◆ **Exercise objective**: Would you output all the lines below precisely as they stand, leaving each picture out?
──────── Supplied data
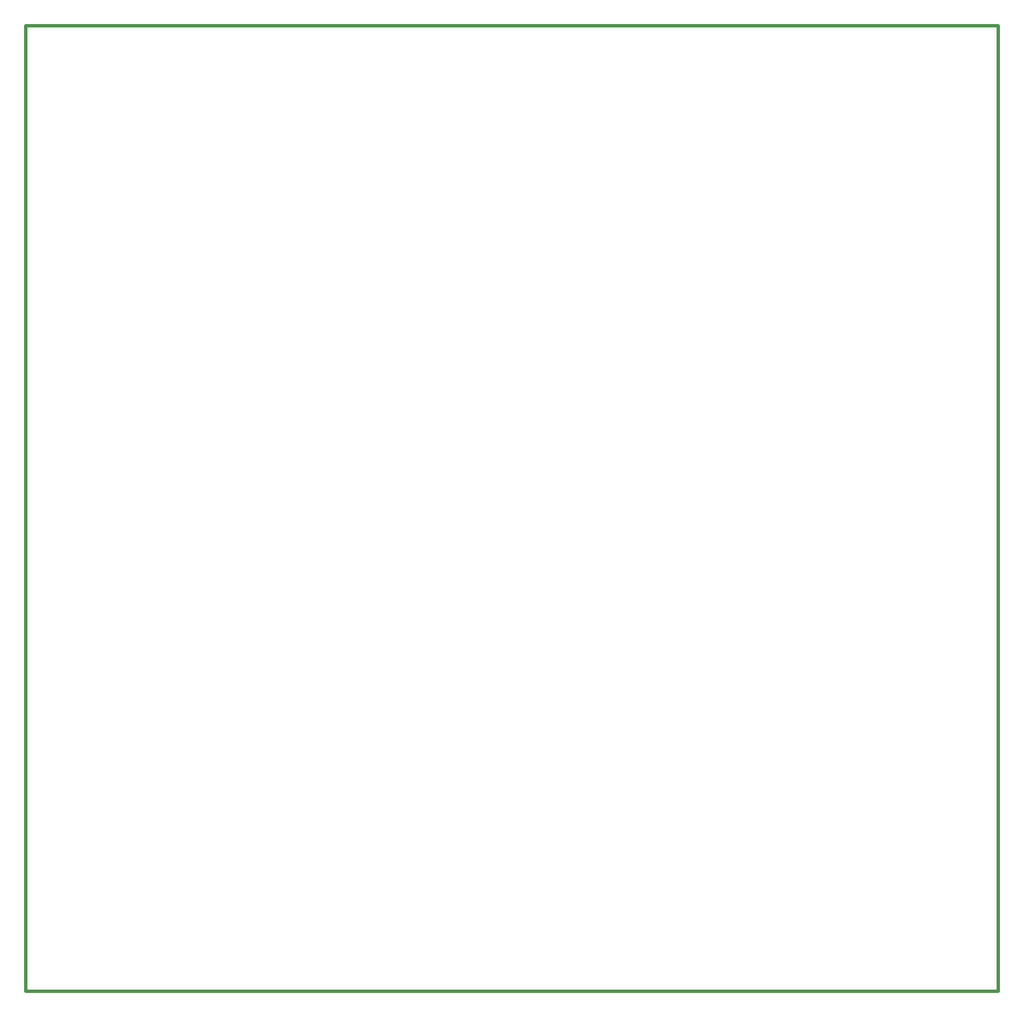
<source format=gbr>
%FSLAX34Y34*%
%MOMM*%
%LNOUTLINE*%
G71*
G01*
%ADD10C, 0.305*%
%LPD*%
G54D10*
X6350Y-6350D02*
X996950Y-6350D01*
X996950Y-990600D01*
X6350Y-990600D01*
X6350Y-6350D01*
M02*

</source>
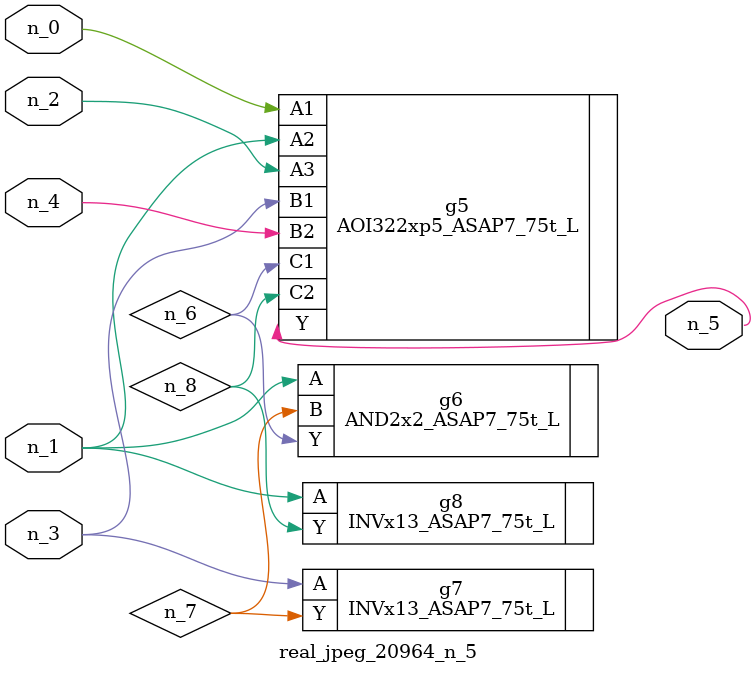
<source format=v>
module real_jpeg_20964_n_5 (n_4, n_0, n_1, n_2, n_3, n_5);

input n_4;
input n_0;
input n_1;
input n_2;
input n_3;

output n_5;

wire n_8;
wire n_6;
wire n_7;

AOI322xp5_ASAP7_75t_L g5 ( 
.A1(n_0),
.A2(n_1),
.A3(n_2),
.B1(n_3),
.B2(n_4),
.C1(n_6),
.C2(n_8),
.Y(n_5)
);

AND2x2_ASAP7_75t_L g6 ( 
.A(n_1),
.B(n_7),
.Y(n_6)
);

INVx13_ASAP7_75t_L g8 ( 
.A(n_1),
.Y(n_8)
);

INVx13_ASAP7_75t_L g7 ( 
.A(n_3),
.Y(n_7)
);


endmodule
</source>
────────────────
◆ **Output of the exercise**:
<source format=gbr>
%FSLAX34Y34*%
%MOMM*%
%LNOUTLINE*%
G71*
G01*
%ADD10C, 0.305*%
%LPD*%
G54D10*
X6350Y-6350D02*
X996950Y-6350D01*
X996950Y-990600D01*
X6350Y-990600D01*
X6350Y-6350D01*
M02*

</source>
<source format=v>
module real_jpeg_20964_n_5 (n_4, n_0, n_1, n_2, n_3, n_5);

input n_4;
input n_0;
input n_1;
input n_2;
input n_3;

output n_5;

wire n_8;
wire n_6;
wire n_7;

AOI322xp5_ASAP7_75t_L g5 ( 
.A1(n_0),
.A2(n_1),
.A3(n_2),
.B1(n_3),
.B2(n_4),
.C1(n_6),
.C2(n_8),
.Y(n_5)
);

AND2x2_ASAP7_75t_L g6 ( 
.A(n_1),
.B(n_7),
.Y(n_6)
);

INVx13_ASAP7_75t_L g8 ( 
.A(n_1),
.Y(n_8)
);

INVx13_ASAP7_75t_L g7 ( 
.A(n_3),
.Y(n_7)
);


endmodule
</source>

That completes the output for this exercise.